■ 52.「端書13」
好きな人の指先が、私の躰の中で蠢いている。
彼女の指先の気まぐれひとつで、どんなにも躰や心を乱されるということ。
それはいま、この瞬間だけは。限りなく彼女のものになれているという絶対的な事実。
「アリス、好きいっ……」
その事実が、咲夜に総てを許してしまう。本来なら咲夜の心も躰も総てお嬢様のものでなければならないと、他ならぬ咲夜自身が自覚していることであるというのに。こうして躰をアリスに委ねていられる瞬間だけはお嬢様のことを忘れて、あたかもアリスの人形のひとつになれたかのように錯覚することができた。

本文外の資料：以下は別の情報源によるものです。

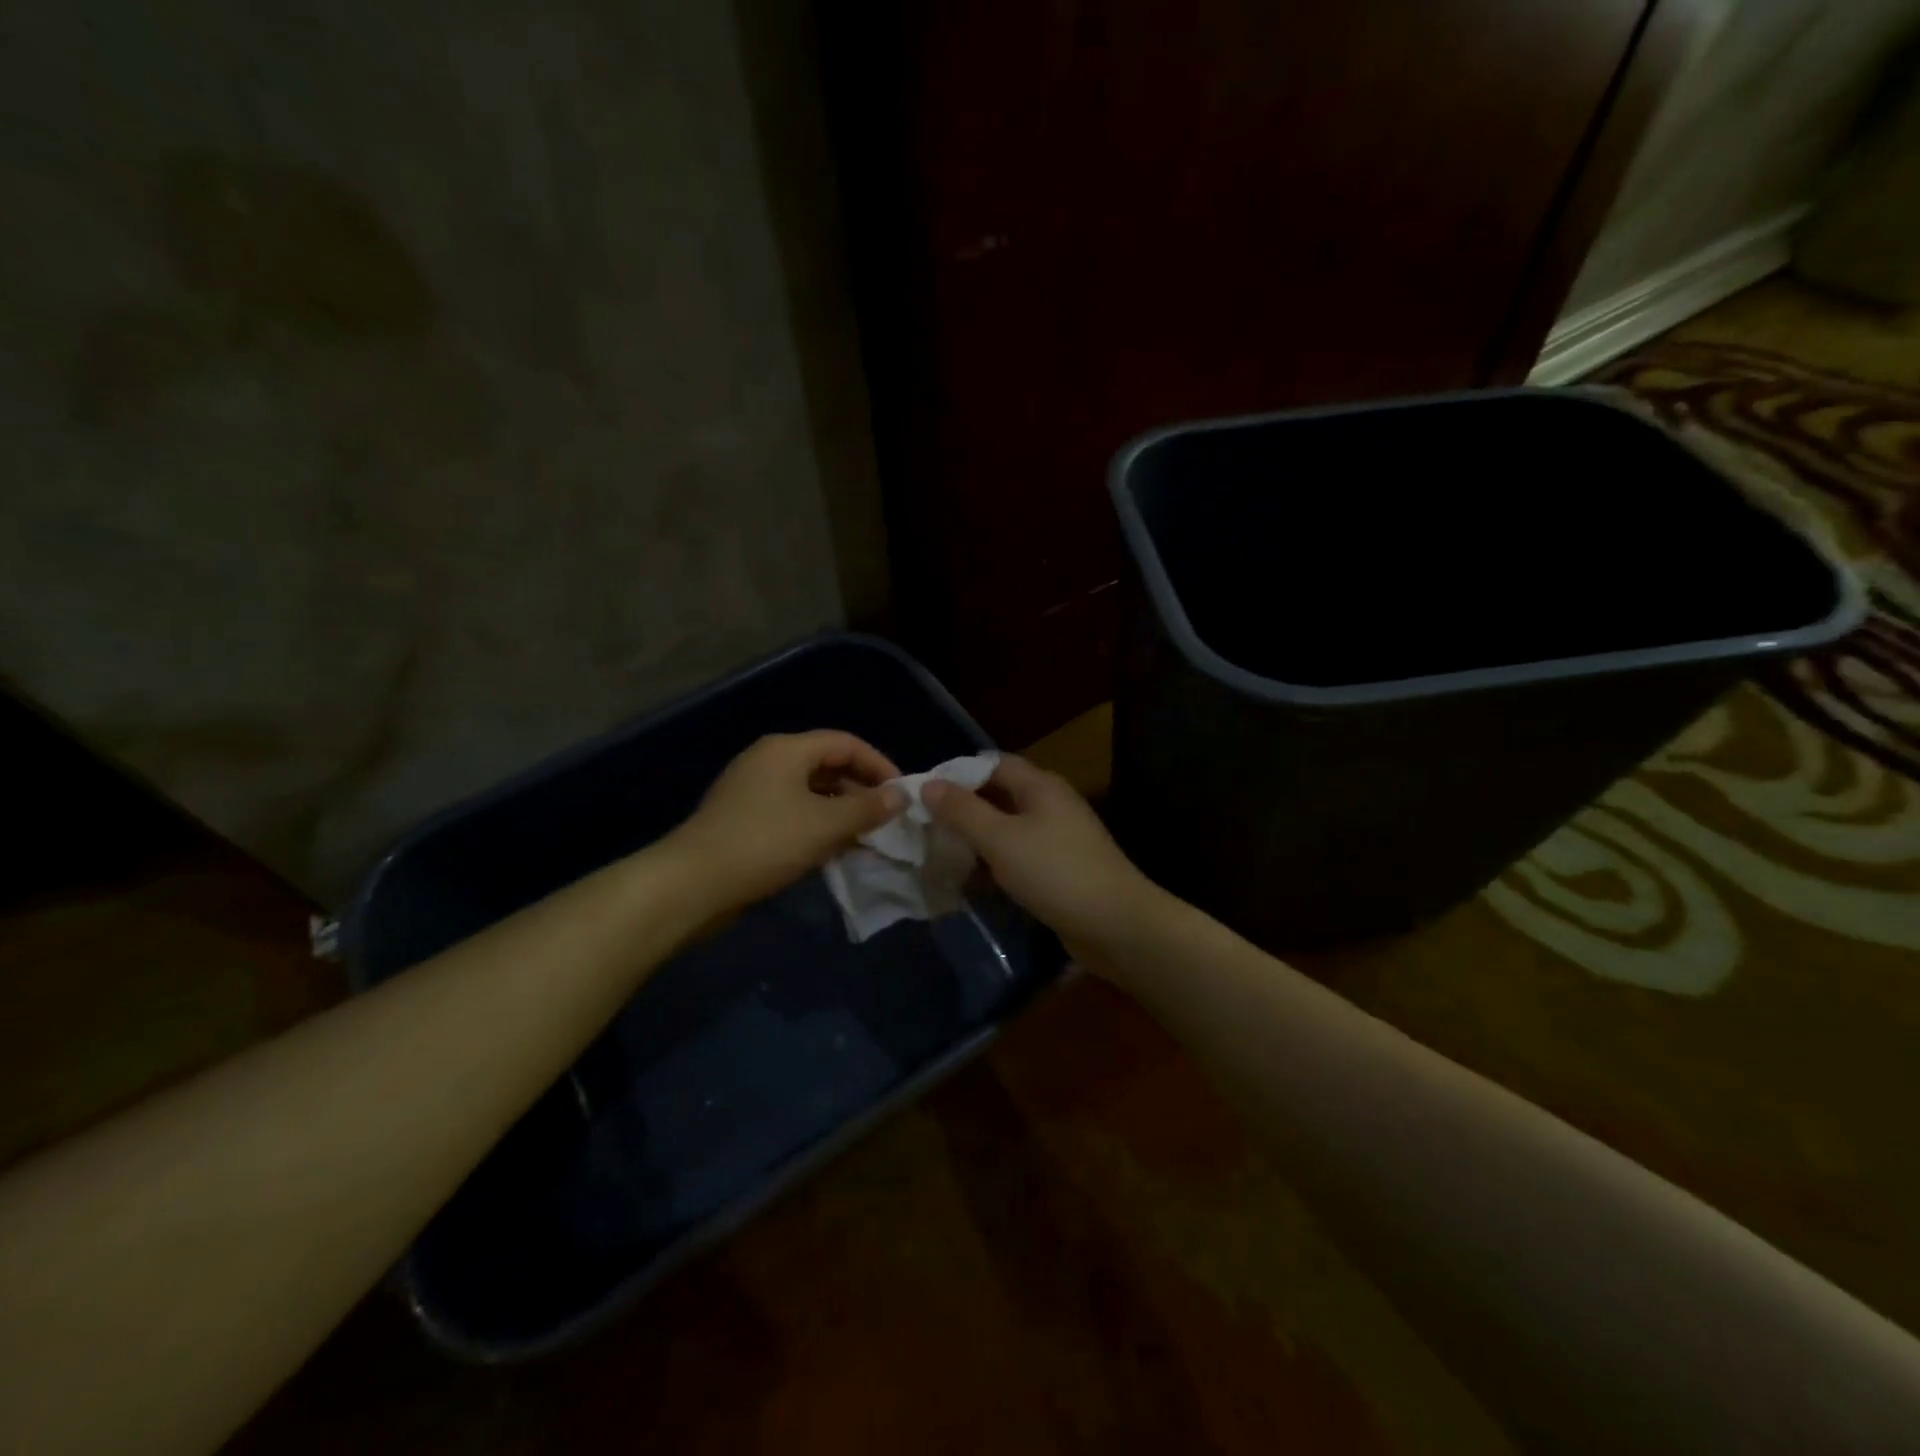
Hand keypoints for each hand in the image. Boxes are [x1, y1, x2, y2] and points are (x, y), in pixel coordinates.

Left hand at [668, 732, 905, 911]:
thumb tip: (901, 796)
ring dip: (841, 812)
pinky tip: (833, 851)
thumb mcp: (825, 825)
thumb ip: (867, 808)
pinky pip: (793, 813)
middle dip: (861, 791)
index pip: (846, 743)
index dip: (879, 765)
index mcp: (787, 750)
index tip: (902, 795)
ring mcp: (753, 791)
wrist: (693, 884)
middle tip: (887, 820)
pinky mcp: (745, 819)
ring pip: (811, 793)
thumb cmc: (765, 843)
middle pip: (828, 765)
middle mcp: (769, 762)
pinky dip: (818, 826)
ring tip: (866, 838)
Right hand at [922, 755, 1160, 962]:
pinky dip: (996, 864)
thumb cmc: (1054, 872)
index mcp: (1040, 786)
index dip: (958, 774)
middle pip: (1000, 796)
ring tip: (941, 856)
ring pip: (1008, 829)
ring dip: (978, 840)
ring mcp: (1060, 838)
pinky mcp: (1062, 869)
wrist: (1116, 924)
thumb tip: (929, 784)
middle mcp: (1052, 804)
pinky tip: (973, 882)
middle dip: (964, 810)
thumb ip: (962, 811)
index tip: (924, 795)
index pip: (992, 764)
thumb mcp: (1000, 839)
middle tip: (927, 828)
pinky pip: (1020, 856)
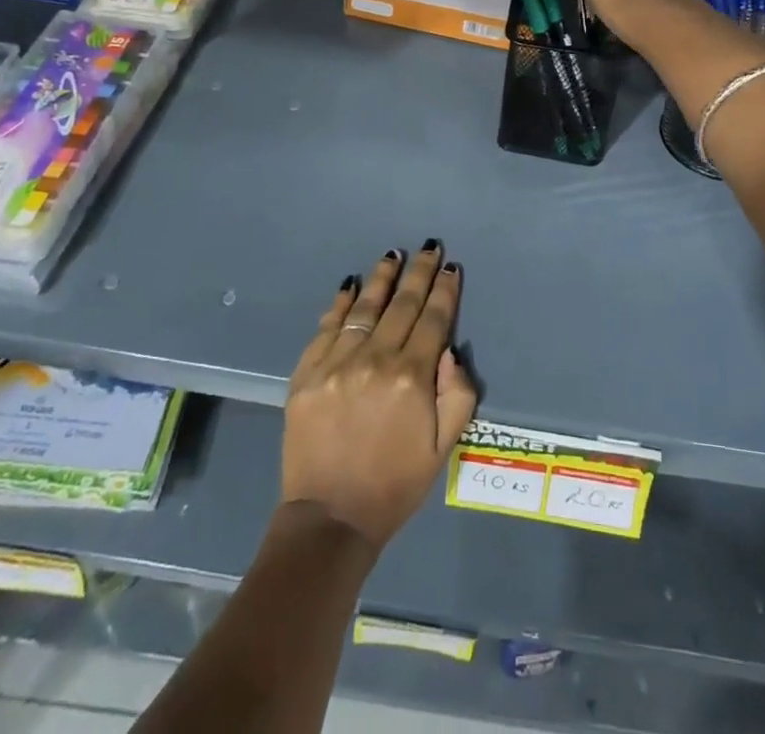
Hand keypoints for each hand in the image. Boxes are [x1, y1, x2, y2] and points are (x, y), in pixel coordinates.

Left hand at [282, 241, 477, 551]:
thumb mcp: (442, 448)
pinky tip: (351, 285)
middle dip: (419, 272)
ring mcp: (337, 363)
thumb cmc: (394, 484)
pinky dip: (341, 303)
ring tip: (394, 254)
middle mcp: (375, 360)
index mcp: (412, 378)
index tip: (451, 267)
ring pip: (365, 307)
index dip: (445, 291)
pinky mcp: (307, 372)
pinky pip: (328, 327)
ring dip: (382, 277)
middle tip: (429, 247)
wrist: (330, 518)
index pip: (433, 320)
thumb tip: (449, 350)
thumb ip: (457, 395)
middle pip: (402, 304)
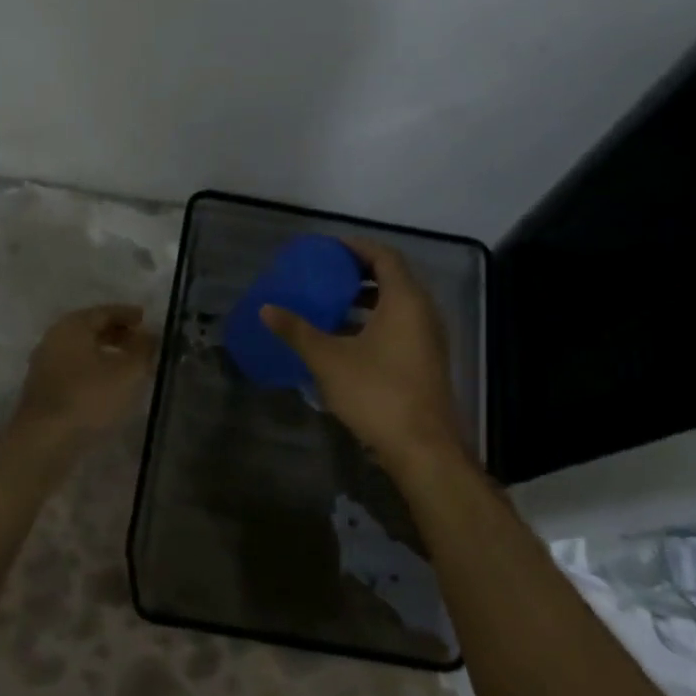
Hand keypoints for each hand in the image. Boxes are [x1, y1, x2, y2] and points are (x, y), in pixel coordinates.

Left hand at [12, 305, 158, 444]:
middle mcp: (54, 339)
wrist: (45, 441)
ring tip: (131, 366)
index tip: (147, 320)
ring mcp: (45, 365)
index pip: (104, 312)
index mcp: (72, 326)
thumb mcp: (129, 372)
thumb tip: (150, 335)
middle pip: (90, 330)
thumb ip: (143, 349)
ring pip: (82, 352)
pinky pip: (75, 370)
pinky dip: (94, 371)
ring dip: (106, 355)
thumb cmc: (89, 398)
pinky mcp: (43, 390)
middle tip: (142, 343)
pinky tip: (110, 386)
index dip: (128, 315)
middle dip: (118, 334)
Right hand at [261, 239, 465, 468]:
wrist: (422, 447)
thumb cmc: (376, 393)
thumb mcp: (328, 359)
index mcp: (405, 300)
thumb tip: (266, 308)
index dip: (357, 248)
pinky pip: (401, 326)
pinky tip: (347, 340)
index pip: (384, 256)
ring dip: (367, 300)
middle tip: (326, 274)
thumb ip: (297, 331)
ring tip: (331, 304)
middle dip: (359, 273)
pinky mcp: (426, 361)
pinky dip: (375, 322)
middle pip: (393, 278)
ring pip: (398, 305)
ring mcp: (429, 338)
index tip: (329, 249)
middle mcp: (423, 312)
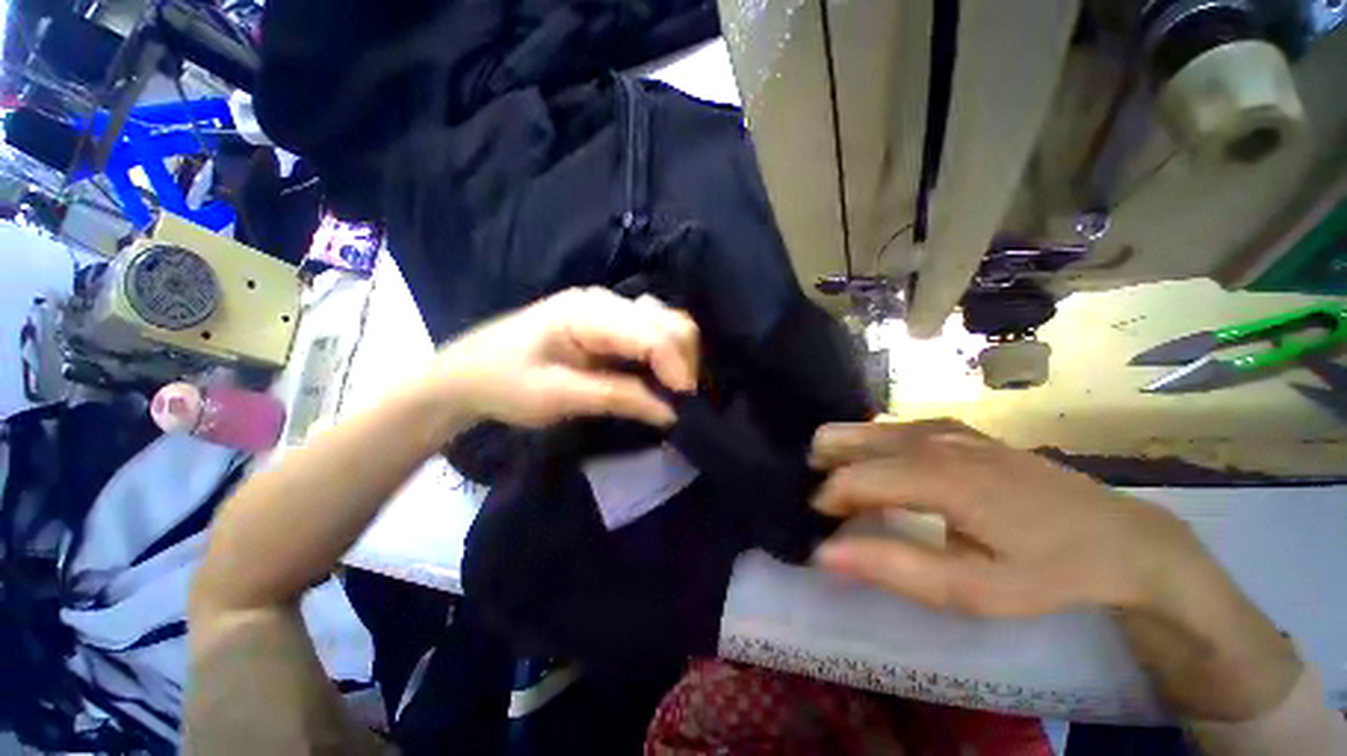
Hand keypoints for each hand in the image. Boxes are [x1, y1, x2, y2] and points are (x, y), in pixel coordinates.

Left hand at [431, 288, 698, 428]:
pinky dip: (666, 353)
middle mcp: (605, 300)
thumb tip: (671, 412)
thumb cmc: (505, 383)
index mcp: (588, 312)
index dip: (676, 368)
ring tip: (672, 390)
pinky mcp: (609, 320)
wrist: (469, 371)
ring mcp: (608, 307)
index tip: (683, 405)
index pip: (652, 333)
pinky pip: (653, 330)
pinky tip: (658, 375)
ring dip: (679, 356)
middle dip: (684, 362)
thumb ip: (618, 398)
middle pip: (669, 321)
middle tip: (679, 402)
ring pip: (667, 322)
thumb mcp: (558, 396)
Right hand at [809, 419, 1193, 615]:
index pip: (851, 477)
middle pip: (843, 436)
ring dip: (844, 458)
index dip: (826, 500)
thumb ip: (894, 567)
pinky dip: (870, 450)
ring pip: (862, 429)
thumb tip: (824, 552)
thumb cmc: (1046, 570)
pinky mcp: (953, 428)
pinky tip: (885, 479)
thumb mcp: (974, 590)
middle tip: (831, 505)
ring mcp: (942, 427)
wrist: (1118, 536)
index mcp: (936, 475)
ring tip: (852, 496)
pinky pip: (888, 430)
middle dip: (823, 467)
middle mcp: (929, 438)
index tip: (822, 524)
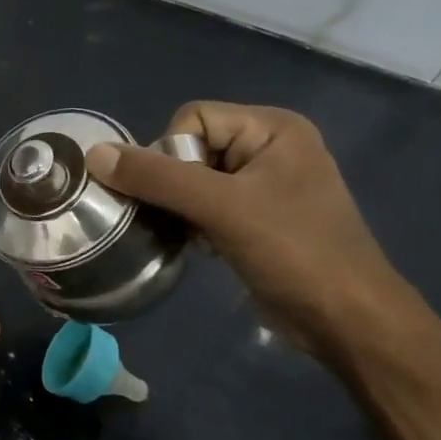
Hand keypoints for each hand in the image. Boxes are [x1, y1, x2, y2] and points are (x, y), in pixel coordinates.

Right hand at [86, 103, 404, 355]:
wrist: (346, 320)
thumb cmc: (293, 251)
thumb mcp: (221, 208)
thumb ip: (157, 178)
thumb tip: (94, 155)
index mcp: (272, 128)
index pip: (191, 118)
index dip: (172, 154)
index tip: (183, 196)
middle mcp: (269, 147)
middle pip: (189, 148)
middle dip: (175, 186)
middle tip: (187, 219)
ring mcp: (264, 183)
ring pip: (192, 180)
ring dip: (181, 208)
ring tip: (197, 236)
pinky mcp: (257, 216)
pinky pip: (206, 204)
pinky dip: (194, 223)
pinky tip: (204, 247)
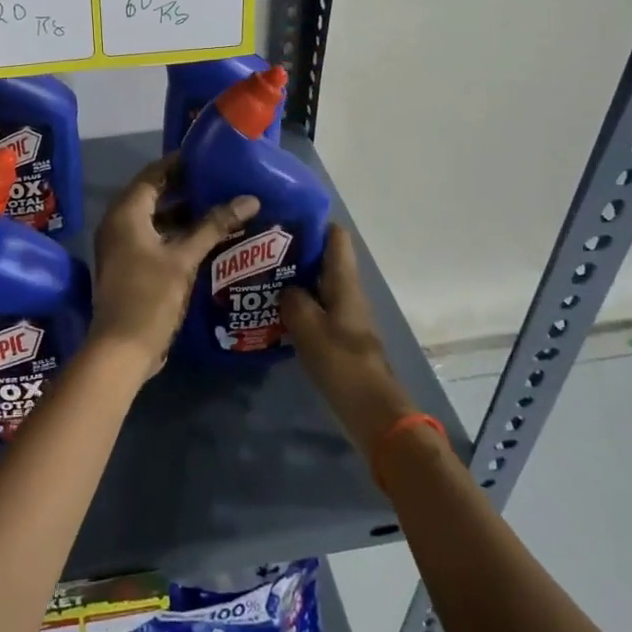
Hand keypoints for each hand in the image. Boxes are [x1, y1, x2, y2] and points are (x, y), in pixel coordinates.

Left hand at [91, 157, 259, 378]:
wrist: (122, 349)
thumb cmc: (150, 296)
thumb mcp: (184, 258)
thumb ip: (214, 225)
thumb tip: (249, 199)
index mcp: (126, 212)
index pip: (154, 173)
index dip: (180, 163)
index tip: (210, 156)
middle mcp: (119, 223)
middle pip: (154, 194)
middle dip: (187, 187)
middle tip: (222, 180)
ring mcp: (122, 245)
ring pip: (156, 218)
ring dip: (184, 212)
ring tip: (220, 204)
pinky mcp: (130, 265)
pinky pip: (154, 237)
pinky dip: (177, 233)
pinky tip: (207, 237)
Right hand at [281, 225, 416, 454]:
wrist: (373, 412)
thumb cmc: (342, 363)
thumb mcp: (308, 327)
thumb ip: (293, 300)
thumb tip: (285, 288)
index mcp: (344, 282)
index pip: (336, 236)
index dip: (312, 222)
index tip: (281, 219)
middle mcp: (348, 292)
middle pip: (324, 259)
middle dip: (295, 251)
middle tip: (259, 249)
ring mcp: (346, 315)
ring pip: (318, 284)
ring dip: (294, 279)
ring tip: (259, 276)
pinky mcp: (340, 336)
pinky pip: (317, 308)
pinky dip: (298, 304)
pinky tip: (272, 311)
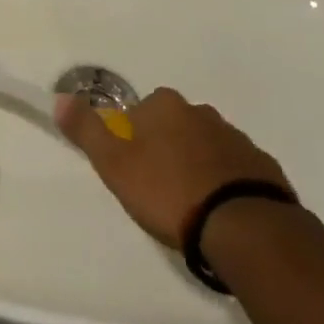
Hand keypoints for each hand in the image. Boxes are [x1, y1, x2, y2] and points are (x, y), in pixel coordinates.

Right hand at [54, 87, 291, 248]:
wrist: (241, 226)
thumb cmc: (168, 191)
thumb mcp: (114, 163)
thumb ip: (87, 130)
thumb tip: (60, 97)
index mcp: (166, 107)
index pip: (141, 110)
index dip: (133, 136)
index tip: (131, 168)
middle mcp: (202, 113)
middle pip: (175, 125)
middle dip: (166, 148)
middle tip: (158, 188)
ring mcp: (236, 138)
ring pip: (206, 146)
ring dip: (196, 165)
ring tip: (190, 205)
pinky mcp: (262, 167)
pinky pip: (234, 169)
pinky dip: (225, 183)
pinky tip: (219, 212)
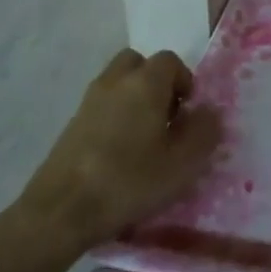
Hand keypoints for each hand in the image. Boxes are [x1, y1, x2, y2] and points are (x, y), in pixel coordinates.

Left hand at [13, 48, 221, 253]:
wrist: (61, 210)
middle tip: (166, 116)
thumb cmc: (129, 181)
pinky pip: (102, 105)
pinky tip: (120, 152)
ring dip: (134, 98)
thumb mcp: (183, 163)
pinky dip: (115, 116)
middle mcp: (115, 81)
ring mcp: (89, 101)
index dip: (185, 81)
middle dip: (156, 82)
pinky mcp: (72, 124)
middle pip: (139, 63)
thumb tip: (209, 111)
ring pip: (118, 83)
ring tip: (144, 137)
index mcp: (145, 83)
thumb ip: (205, 132)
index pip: (170, 60)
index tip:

お嬢様の従者であれることは、咲夜にとって自身を構成するひとつの存在意義のようなもので。だからこの主従関係を辞めたいだなんてことは、ただ一度も考えたことさえない。きっとそれはお嬢様にとっても同じことで、咲夜がお嬢様の従者であれる自分を誇らしく思っているように、お嬢様もきっと私を従えているご自身を誇らしく思って下さっていると――誇張でも妄想でもなく、正直な心からそう信じることができた。
それでも、主従の絆と恋情は全くの別物で。お嬢様は霊夢のことを愛してしまっておられるし、咲夜は咲夜で……パチュリーさまの図書館を足繁く訪ねてこられる人形遣いに、いつしか恋してしまっていた。
「私も好きよ、咲夜」
「あ、アリスぅ、アリスぅっ……!」
優しい口吻けが、咲夜の唇を塞いでくれる。アリスの吐息で口腔が一杯にされてしまうと、あまりの酔いに頭がくらくらするみたいな感覚さえあった。長い長い口吻けの傍らでは現在進行形で咲夜の膣はアリスの指先によって責め立てられていて、たちまち咲夜は息苦しくなってしまう。それでも――性的な時間においてだけは、誰よりも咲夜を統べるアリスが与えてくれる苦しさである以上、咲夜にはそれを受け入れるという他の選択肢は持ち合わせていない。
「んぅっ……! んうううっ……!」
涙が溢れて視界が幾重にも滲む。息苦しくてどうにかなってしまいそうなのに、それでもアリスの責めの手は僅かにさえ弱まってはくれない。
最初に愛したのは、多分図書館で見た優しいアリスだった筈だけれど。いまは、こんなにも咲夜を激しく責め立てて、苦しめてくれるアリスのことを。咲夜はどんなにも抗いがたい心で、愛してしまっていた。